I’m part of a team in Cloudant that’s been researching solutions for a secondary text index that would accompany the primary CouchDb layer. We are using https://github.com/AydinSakar/lucene-layer as a basis for this investigation. The aforementioned project uses two approaches to create a layer on top of FDB:
- Write lucene index file segments as binaries in K/V chunks
- Implement a new set of lucene codecs specifically to divide the segment data structures into K/V pairs and store them in FDB
We modified lucene’s nightly benchmark to find a baseline for approach 2. Note the tests are done locally on a development machine. The first attempt did not work because the benchmark keeps an Index Writer open for the duration of indexing. The lucene-layer codec uses one transaction per index writer and thus for the duration of the indexing. Inevitably, the benchmark hits the 5 second timeout limit per transaction. To get pass this bottleneck, we modified the code to execute db.run(…) for every postings list for every term. As expected, the performance was terrible since we’re doing bulk commits serially. Also was verified by running the java bindings performance tester.
We ran the same benchmark using only binary chunks (Approach 1), and the results were 10 times faster, but still relatively slow compared to a normal lucene codec -> disk implementation.

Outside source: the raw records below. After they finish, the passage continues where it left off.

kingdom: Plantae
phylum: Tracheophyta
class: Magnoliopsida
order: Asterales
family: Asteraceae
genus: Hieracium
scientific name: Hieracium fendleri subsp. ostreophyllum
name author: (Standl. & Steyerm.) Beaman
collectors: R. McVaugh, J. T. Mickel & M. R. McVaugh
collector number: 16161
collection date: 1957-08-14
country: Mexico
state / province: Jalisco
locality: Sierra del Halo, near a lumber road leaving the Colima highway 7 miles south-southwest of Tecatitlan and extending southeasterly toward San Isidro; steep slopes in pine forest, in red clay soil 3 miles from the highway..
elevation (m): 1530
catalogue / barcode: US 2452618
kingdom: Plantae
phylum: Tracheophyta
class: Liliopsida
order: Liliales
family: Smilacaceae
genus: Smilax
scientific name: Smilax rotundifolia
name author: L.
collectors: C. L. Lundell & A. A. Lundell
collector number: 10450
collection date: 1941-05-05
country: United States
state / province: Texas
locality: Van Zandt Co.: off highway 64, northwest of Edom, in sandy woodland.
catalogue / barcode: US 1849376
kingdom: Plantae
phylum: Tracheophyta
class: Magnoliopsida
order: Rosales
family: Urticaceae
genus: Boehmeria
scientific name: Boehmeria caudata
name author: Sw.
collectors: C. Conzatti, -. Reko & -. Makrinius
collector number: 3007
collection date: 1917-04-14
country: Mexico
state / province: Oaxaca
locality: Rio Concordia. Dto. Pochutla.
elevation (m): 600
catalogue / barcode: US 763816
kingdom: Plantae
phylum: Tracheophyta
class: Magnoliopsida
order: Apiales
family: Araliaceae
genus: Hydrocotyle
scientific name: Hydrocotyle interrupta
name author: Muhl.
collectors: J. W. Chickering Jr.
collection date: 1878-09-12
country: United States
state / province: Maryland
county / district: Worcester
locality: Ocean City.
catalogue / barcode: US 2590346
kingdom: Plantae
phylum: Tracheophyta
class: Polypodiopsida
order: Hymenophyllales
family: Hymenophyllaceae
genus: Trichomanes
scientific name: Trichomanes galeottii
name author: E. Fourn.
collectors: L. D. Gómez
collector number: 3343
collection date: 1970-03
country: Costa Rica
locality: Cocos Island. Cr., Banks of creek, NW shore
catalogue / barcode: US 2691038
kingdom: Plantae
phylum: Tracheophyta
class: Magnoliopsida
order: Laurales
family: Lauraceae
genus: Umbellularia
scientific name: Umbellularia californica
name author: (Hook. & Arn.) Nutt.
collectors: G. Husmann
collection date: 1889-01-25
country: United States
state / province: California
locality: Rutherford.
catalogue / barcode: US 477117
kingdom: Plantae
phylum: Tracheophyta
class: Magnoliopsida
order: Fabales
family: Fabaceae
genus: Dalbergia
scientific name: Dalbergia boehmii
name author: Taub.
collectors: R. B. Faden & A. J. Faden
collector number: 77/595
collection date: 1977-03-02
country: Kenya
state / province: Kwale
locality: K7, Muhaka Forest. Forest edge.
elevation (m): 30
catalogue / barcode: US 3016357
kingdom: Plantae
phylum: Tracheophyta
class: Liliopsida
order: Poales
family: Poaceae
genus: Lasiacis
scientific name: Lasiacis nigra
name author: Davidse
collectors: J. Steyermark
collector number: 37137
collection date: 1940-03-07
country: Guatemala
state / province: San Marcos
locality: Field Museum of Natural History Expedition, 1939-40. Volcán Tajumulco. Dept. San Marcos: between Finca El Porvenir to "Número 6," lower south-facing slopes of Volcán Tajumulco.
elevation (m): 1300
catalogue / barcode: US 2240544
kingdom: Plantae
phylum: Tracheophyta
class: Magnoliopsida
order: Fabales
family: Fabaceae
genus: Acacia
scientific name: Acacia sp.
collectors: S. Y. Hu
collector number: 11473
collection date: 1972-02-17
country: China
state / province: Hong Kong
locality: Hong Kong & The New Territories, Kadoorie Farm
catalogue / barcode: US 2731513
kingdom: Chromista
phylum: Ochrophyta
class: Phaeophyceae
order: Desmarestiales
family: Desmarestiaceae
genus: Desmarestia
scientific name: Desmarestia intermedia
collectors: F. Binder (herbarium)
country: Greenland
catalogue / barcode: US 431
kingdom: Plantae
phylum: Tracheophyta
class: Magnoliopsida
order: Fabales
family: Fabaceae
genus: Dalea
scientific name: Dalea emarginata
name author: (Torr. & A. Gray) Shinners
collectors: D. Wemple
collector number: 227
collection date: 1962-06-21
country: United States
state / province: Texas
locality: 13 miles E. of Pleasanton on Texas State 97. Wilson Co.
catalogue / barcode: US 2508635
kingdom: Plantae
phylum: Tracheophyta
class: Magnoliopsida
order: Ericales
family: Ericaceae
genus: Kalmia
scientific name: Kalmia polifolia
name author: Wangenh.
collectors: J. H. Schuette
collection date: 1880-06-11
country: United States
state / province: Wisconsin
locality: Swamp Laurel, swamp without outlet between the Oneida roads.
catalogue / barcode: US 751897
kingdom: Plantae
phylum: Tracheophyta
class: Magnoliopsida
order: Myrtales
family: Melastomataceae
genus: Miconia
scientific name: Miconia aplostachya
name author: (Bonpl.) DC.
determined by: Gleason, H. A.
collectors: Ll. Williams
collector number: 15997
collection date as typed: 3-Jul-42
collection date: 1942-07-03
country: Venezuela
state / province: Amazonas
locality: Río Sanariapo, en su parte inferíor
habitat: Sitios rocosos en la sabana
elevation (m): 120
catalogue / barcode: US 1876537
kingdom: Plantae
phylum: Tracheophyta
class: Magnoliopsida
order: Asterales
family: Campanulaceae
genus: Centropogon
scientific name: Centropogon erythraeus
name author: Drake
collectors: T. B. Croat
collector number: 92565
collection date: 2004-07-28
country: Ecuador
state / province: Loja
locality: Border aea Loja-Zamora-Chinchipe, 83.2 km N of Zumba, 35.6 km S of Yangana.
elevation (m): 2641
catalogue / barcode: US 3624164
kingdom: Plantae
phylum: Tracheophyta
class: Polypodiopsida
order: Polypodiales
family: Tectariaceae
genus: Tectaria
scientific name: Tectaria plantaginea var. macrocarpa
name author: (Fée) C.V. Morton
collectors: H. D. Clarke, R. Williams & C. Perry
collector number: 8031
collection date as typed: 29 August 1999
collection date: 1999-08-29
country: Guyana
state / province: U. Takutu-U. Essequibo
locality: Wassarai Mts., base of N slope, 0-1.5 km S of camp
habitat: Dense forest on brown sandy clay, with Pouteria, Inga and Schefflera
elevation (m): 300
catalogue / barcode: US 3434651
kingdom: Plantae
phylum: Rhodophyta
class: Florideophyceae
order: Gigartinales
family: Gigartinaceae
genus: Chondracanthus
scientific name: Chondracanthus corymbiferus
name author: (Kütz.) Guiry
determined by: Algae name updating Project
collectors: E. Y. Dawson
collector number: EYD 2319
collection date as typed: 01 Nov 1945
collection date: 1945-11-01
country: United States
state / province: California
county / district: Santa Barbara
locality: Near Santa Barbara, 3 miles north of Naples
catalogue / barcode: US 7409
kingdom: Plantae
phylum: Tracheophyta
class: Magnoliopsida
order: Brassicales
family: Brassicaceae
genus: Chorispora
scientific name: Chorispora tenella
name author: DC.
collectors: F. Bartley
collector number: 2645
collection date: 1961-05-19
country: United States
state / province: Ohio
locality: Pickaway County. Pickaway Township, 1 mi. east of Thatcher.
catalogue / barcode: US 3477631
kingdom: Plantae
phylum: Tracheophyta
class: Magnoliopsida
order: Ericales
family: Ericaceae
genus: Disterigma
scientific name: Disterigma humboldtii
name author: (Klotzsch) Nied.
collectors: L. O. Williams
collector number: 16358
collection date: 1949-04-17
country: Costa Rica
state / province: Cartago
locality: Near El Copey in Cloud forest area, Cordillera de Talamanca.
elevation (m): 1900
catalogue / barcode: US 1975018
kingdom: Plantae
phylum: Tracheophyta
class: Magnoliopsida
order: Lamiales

The lucene-layer implementation has some issues that did not allow us to modify the chunk size, so we’re rewriting a bare bones for Approach 1 in an attempt to find an optimum transaction to chunk size. If our implementation is successful and we can see performance near lucene->disk times, then we’ll consider re-implementing the codec layer to further enhance performance.
My questions are:
During indexing, and from a fdb-java bindings perspective, we’re basically doing a massive bulk insert on scale. Reading through Best practices for bulk load mentions that “the client library is single-threaded.” My experimental changes from db.run(…) to db.asyncRun(…) had no performance gains so that supports the idea. Correct me if I’m wrong here, but I don’t think we can randomize the keys in this instance as we need to read the segment data sequentially. Can asyncRun can be used to perform index(bulk inserts) asynchronously?
The goal of the investigation is find whether a lucene on fdb solution is feasible. Does anyone see any theoretical and architectural limitations that we’re not accounting for?